Book Cover
Title The Scarecrows
Series ---
Author Robert Westall
Cover Art ---
Publisher Puffin Books - 1986
First Printing Chatto & Windus - 1981
Category Young Adult
Warnings None


Main Characters


Simon Wood, Joe Morton, Jane Wood

Main Elements Ghosts




"There were three figures standing among the turnips. Quite motionless. So inhumanly motionless it was beyond belief. Who were they? He had to know.

While reluctantly spending the summer at his hate stepfather's house, Simon Wood takes refuge from family pressures in the old mill house across the field. A discarded newspaper shows that it has been empty since 1943, but somehow Simon knows that there's more to the mill than meets the eye. Someone or something is watching and waiting, but for what?

When the scarecrows appear, Simon knows that it's only a matter of time before he is faced with a terrifying test.




Wow, this was a bit of a strange book (British authors in particular can get really dark and creepy).

The story starts with Simon at boarding school. Nothing supernatural there but I was already freaked out by being in Simon's head when his darker emotions take over...I recall starting to read an early Stephen King novella that had a similar premise and just couldn't continue, it was too disturbing. This kid needed some serious psychological help before he turns into a homicial psychopath...

I decided that I'll push through a little further with this one. Must admit that Simon never really grew on me, he was too disturbing a boy though I could understand where he was coming from a little bit as he dealt with his mother remarrying another man. Maybe as I was once a little girl I don't really know what its like to be in a little boy's head, but it was a bit of a freaky place.
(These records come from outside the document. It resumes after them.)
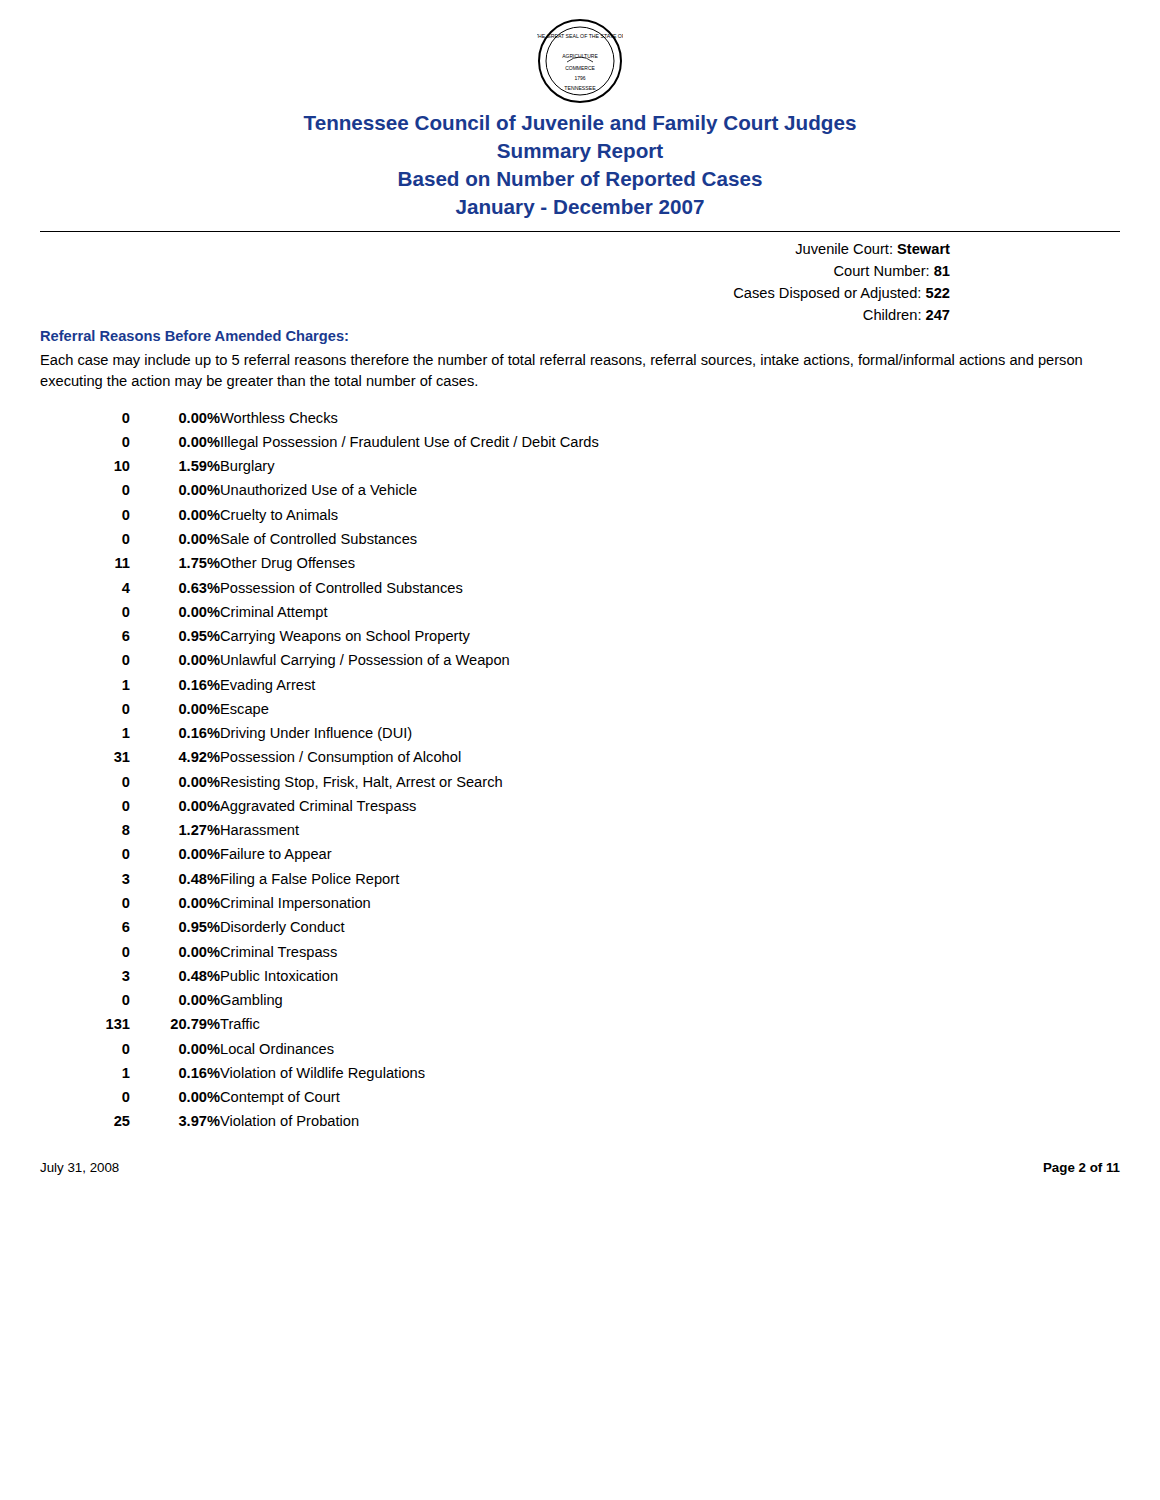THE GREAT SEAL OF THE STATE OF TENNESSEE AGRICULTURE COMMERCE 1796
Tennessee Council of Juvenile and Family Court Judges
Summary Report
Based on Number of Reported Cases
January - December 2007
Juvenile Court: Stewart
Court Number: 81
Cases Disposed or Adjusted: 522
Children: 247
Referral Reasons Before Amended Charges:
Each case may include up to 5 referral reasons therefore the number of total referral reasons, referral sources, intake actions, formal/informal actions and person executing the action may be greater than the total number of cases.
| 0 | 0.00% | Worthless Checks |
| 0 | 0.00% | Illegal Possession / Fraudulent Use of Credit / Debit Cards |
| 10 | 1.59% | Burglary |
| 0 | 0.00% | Unauthorized Use of a Vehicle |
| 0 | 0.00% | Cruelty to Animals |
| 0 | 0.00% | Sale of Controlled Substances |
| 11 | 1.75% | Other Drug Offenses |
| 4 | 0.63% | Possession of Controlled Substances |
| 0 | 0.00% | Criminal Attempt |
| 6 | 0.95% | Carrying Weapons on School Property |
| 0 | 0.00% | Unlawful Carrying / Possession of a Weapon |
| 1 | 0.16% | Evading Arrest |
| 0 | 0.00% | Escape |
| 1 | 0.16% | Driving Under Influence (DUI) |
| 31 | 4.92% | Possession / Consumption of Alcohol |
| 0 | 0.00% | Resisting Stop, Frisk, Halt, Arrest or Search |
| 0 | 0.00% | Aggravated Criminal Trespass |
| 8 | 1.27% | Harassment |
| 0 | 0.00% | Failure to Appear |
| 3 | 0.48% | Filing a False Police Report |
| 0 | 0.00% | Criminal Impersonation |
| 6 | 0.95% | Disorderly Conduct |
| 0 | 0.00% | Criminal Trespass |
| 3 | 0.48% | Public Intoxication |
| 0 | 0.00% | Gambling |
| 131 | 20.79% | Traffic |
| 0 | 0.00% | Local Ordinances |
| 1 | 0.16% | Violation of Wildlife Regulations |
| 0 | 0.00% | Contempt of Court |
| 25 | 3.97% | Violation of Probation |
July 31, 2008
Page 2 of 11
The scarecrows only appear a significant way through the book. Now they were supposed to be spooky and they were. For the longest time I thought they were a psychological manifestation of Simon's disturbed mind, a metaphor for his feelings towards Joe. And they kind of were. But they were also the angry spirits of three dead people that used to live at the mill, haunted by their own demons and ready to lash out at everyone else. Kind of like the stone angels in Dr. Who, you never see them move but the moment you turn your back on them, they've crept just a little bit closer...

In the end probably the only person I didn't hate or was freaked out by was Joe. Defintely not for younger readers, and not really in the genre of books I usually read (I get too scared by scary books, but my sister was going to give this one away so thought I'd read it before it left the house), I guess in the end it was ok, but definitely not one I'd read again. But I know there's a whole genre of scary books for young readers, things like Goosebumps or A Darker Magic, so fans of those would probably enjoy this one.